You may use the following interactive client programs to test and debug your code.

• KdTreeVisualizer.java computes and draws the 2d-tree that results from the sequence of points clicked by the user in the standard drawing window.
• RangeSearchVisualizer.java reads a sequence of points from a file (specified as a command-line argument) and inserts those points into a 2d-tree. Then, it performs range searches on the axis-aligned rectangles dragged by the user in the standard drawing window.
• NearestNeighborVisualizer.java reads a sequence of points from a file (specified as a command-line argument) and inserts those points into a 2d-tree. Then, it performs nearest-neighbor queries on the point corresponding to the location of the mouse in the standard drawing window.

## Analysis of running time and memory usage (optional and not graded)

• Give the total memory usage in bytes (using tilde notation) of your 2d-tree data structure as a function of the number of points n, using the memory-cost model from lecture and Section 1.4 of the textbook. Count all memory that is used by your 2d-tree, including memory for the nodes, points, and rectangles.

• Give the expected running time in seconds (using tilde notation) to build a 2d-tree on n random points in the unit square. (Do not count the time to read in the points from standard input.)

• How many nearest-neighbor calculations can your 2d-tree implementation perform per second for input100K.txt (100,000 points) and input1M.txt (1 million points), where the query points are random points in the unit square? (Do not count the time to read in the points or to build the 2d-tree.) Repeat this question but with the brute-force implementation.

## Deliverables

Submit the files PointSET.java and KdTree.java along with PointSETTest.java and KdTreeTest.java.

We will supply algs4.jar. Your may not call library functions except those in those in java.lang, java.util, and algs4.jar.

# Written Assignment 4: Binary Search Trees

The goals of this assignment are to test your understanding of the material covered in sections 3.1 to 3.3 of the textbook, and the lecture and recitation materials. You should read the textbook chapters before doing this part of the assignment.

Written homeworks must be typeset in LaTeX and submitted in PDF format. Please insert a page break between each question, so that your answer to each question starts on a new page in your PDF document.

## Q1. BST height

What is the best case BST height? Worst case? If shuffling , probabilistically, leads to a log n tree height, why don’t we simply shuffle our input data before building our BST based symbol table to avoid worst case behavior?
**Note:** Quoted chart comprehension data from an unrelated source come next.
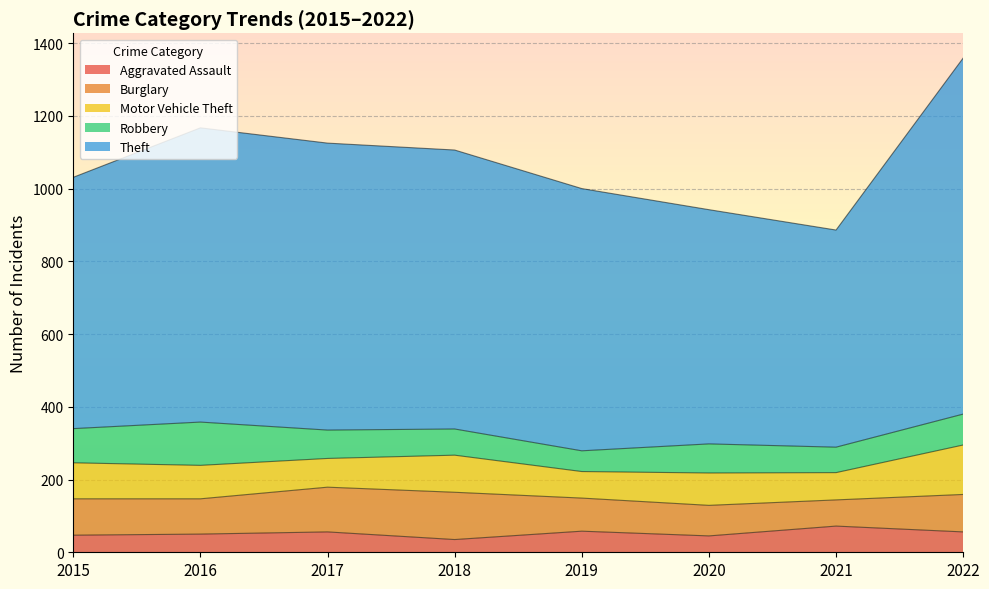

What is the sum of all Burglary values?

800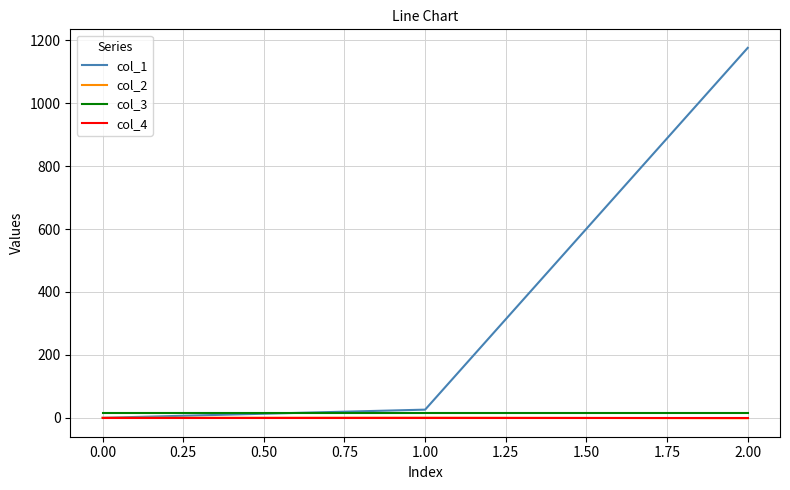

At which label does col_1 reach its peak?

2.00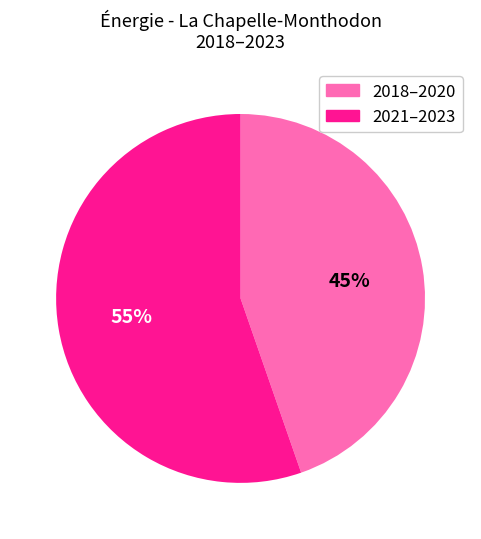

Count the number of slices in the pie.

2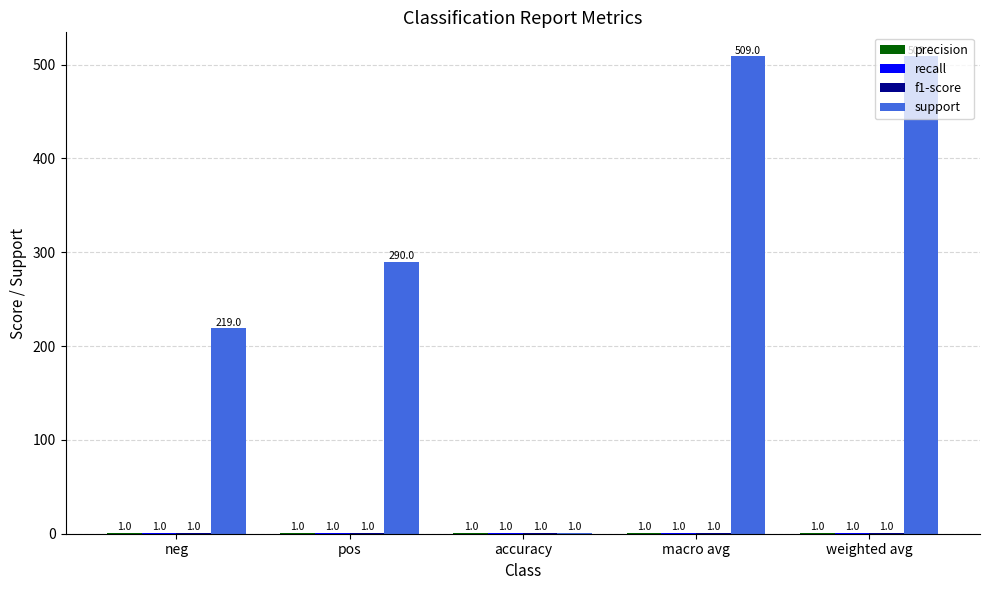

Count the number of categories in the chart.

5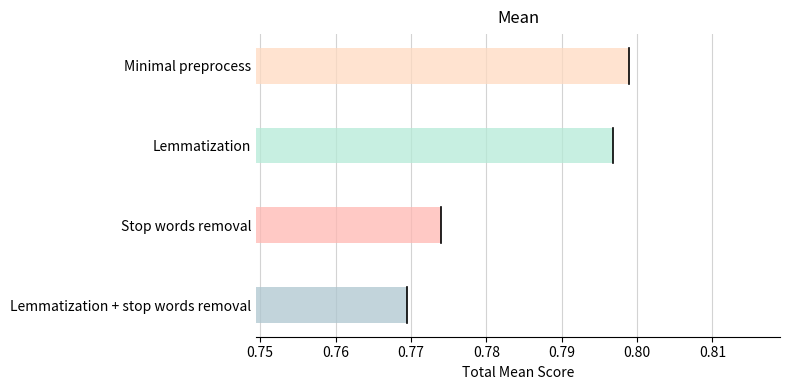

True or false: the data shows 0.3 at Minimal preprocess.

False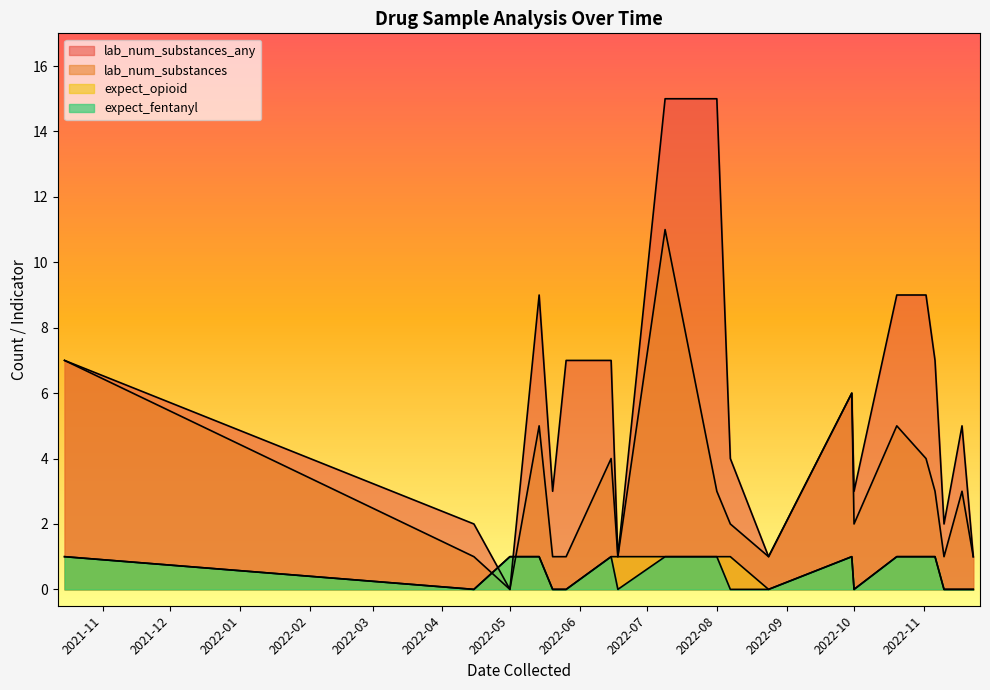

How many interior local peaks does the expect_opioid series have?

1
## Q2. Deleting nodes from a BST

Describe two methods for deleting nodes from a BST. What effect do they have on its running time? (No need for a formal proof, an English explanation is fine).

## Q3. Traversals

Draw the binary tree for this level-order traversal: P E S A N V L Y I. Give the in-order traversal, preorder traversal, and postorder traversal of the tree that you drew, including elements for the null leaves. For each of these travesals, could you reconstruct the tree and if so, explain how.

## Q4. Proof 1

Prove that if a node in a BST has two children, its successor has no left child and its predecessor has no right child.

## Q5. Proof 2

Prove that no compare-based algorithm can build a BST using fewer than lg( N!) ~ N lg N compares.